The NCES’s brief details secondary identifiers and characteristics which can be used to track students and segregate their strengths and weaknesses based on the effects of those items.  Here is the expanded list of items that the NCES notes could be contained within a student’s records:

·         Political affiliations or beliefs of the student or parent

·         Mental and psychological problems of the student or the student’s family

·         Sex behavior or attitudes

·         Illegal, anti-social, self-incriminating, and demeaning behavior

·         Critical appraisals of other individuals with whom respondents have close family relationships

·         Legally recognized privileged or analogous relationships, such as those of lawyers, physicians, and ministers

·         Religious practices, affiliations, or beliefs of the student or the student’s parent

·         Income (other than that required by law to determine eligibility for participation in a program or for receiving financial assistance under such program)

It so happens that New York won one of the aforementioned federal grants and is the only state of the 24 that did that is following through on total implementation of the Statewide Longitudinal Data System. That said, this year, and in the coming years, will New York’s children be subjected to surveys asking for some or all of this highly-specific and highly-private information?

If they are, will our kids be tagged as “troubled” students for matters entirely unrelated to public education? Will those factors once identified and categorized be used as cues to encourage home visitation and/or intervention by Child Protective Services and other government agencies? And will those same identifiers dog them our kids for the rest of their lives?  

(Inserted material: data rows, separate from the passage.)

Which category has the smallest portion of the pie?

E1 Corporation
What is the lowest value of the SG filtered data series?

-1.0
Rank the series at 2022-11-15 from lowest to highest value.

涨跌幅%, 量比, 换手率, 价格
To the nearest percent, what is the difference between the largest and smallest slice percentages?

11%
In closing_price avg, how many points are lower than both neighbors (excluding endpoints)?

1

Based upon the above list, one can easily see students and their families targeted for any of the following: non-standard political beliefs (such as libertarianism); a parent who is coping with mental illness (even something as common and treatable as depression); disagreements with the concept of same-sex relationships; exhibiting once-normal behavioral traits now deemed to be anti-social (such as playful kidding now classified as vicious bullying); maintaining friendly relationships with reformed individuals who paid their dues to society; regular utilization of the services of medical doctors; regularly attending church services; and family income (“too low” or “too high”).         

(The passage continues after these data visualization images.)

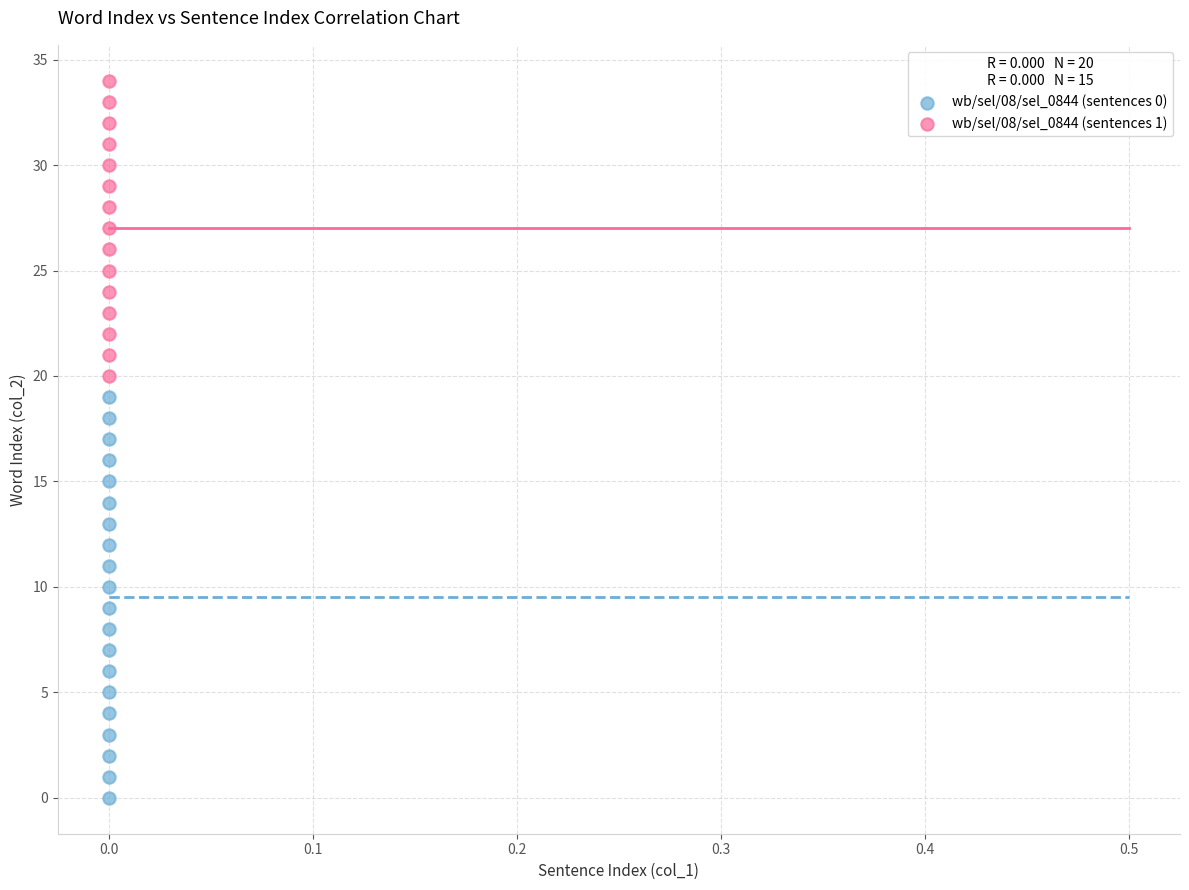

Which series reaches the minimum Y coordinate?

wb/sel/08/sel_0844 (sentences 0)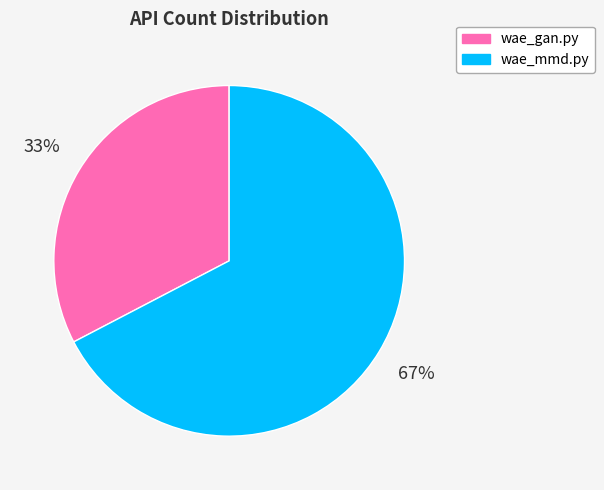

The wae_mmd.py slice represents 67% of the pie. True or false?

True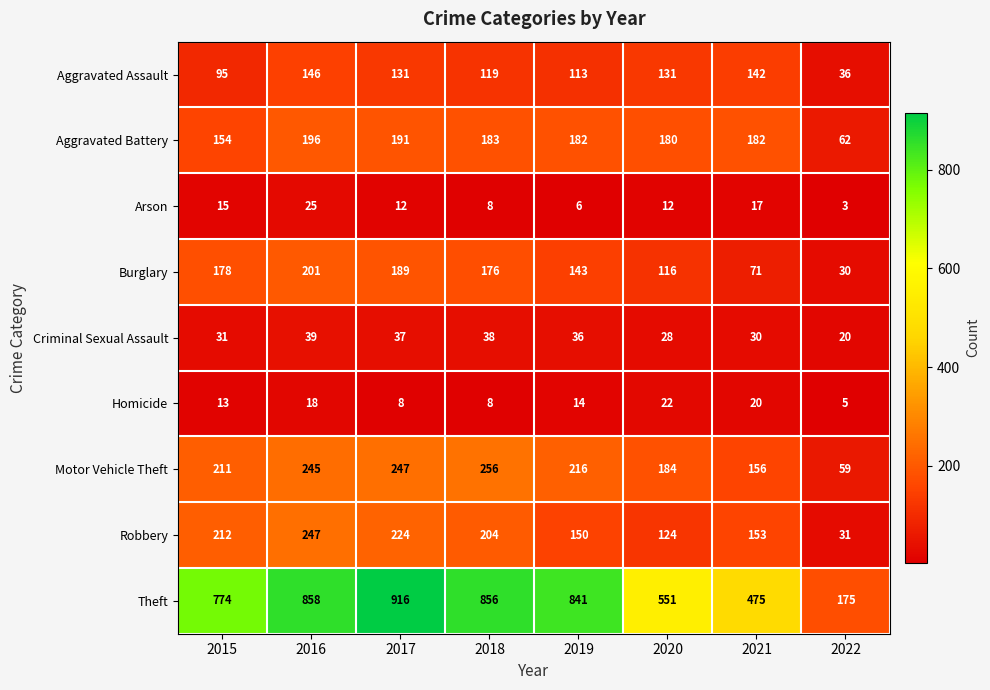

Rank the series at 2015 from highest to lowest value.

Theft, Robbery, Motor Vehicle Theft, Burglary, Aggravated Battery, Aggravated Assault, Criminal Sexual Assault, Arson, Homicide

The possibilities for abuse of this data are endless. It could be done in the classroom (by a maverick teacher with a personal agenda), at the district level (by one trying to improve its statistical outcomes by sequestering alleged troubled youth), and well into the future --- these corrupted records would follow the youth into the SUNY/CUNY system (impacting their eligibility and/or studies) and could likely be made readily available in their pursuit of gainful employment.

What you see before you is the slippery slope: The data collection being done now is intrusive enough, but it’s nothing compared to what will happen once districts and unknowing parents have warmed up to the practice and accept data-mining as a normal part of public education.

There’s a Big Brother in the classroom…and it’s not anyone’s sibling.